- **Activity**
The number needed is how many lines of the data hold the string "version". Give that number and nothing more.

[Collected data]
□ □ □ □

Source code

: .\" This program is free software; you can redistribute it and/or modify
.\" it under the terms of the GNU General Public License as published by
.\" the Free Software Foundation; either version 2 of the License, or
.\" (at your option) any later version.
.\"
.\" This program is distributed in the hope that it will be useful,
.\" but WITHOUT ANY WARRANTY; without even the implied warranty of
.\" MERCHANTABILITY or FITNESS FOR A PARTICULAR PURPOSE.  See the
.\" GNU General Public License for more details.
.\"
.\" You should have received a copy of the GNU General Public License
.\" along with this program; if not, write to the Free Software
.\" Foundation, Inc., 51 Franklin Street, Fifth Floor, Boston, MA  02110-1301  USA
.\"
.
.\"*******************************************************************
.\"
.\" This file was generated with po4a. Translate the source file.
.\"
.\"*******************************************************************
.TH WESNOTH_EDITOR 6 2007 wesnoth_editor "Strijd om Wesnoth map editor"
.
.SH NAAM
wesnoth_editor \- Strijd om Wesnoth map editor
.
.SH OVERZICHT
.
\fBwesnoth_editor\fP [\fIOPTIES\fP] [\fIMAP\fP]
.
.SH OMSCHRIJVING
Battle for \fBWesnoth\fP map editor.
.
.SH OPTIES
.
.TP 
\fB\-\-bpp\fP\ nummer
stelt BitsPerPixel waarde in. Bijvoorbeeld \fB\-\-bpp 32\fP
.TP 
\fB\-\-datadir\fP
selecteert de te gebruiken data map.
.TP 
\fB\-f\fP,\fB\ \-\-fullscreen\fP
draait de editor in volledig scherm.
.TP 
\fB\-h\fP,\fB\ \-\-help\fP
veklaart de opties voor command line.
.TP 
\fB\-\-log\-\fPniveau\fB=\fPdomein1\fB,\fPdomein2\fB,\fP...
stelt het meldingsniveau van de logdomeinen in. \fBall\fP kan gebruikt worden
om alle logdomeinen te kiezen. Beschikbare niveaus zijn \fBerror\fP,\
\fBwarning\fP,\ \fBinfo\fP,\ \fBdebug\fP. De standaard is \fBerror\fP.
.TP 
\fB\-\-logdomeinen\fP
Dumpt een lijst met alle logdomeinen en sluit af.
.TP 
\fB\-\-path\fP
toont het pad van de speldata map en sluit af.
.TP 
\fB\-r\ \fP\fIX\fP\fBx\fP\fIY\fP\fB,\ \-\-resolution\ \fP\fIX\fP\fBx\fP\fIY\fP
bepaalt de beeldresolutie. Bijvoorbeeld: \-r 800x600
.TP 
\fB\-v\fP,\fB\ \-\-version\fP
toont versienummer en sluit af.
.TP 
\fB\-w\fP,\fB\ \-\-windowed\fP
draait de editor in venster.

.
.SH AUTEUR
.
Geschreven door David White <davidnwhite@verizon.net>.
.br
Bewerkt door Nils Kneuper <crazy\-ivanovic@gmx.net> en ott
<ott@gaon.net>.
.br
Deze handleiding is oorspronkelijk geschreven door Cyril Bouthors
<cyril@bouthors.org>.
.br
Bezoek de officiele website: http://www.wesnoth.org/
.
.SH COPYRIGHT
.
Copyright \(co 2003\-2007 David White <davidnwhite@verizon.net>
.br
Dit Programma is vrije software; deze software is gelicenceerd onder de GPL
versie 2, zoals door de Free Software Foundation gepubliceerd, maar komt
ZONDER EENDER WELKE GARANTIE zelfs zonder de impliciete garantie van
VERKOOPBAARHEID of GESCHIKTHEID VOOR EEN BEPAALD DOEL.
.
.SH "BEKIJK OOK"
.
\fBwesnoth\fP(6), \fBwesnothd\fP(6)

□ □ □ □

- **Written reply**
3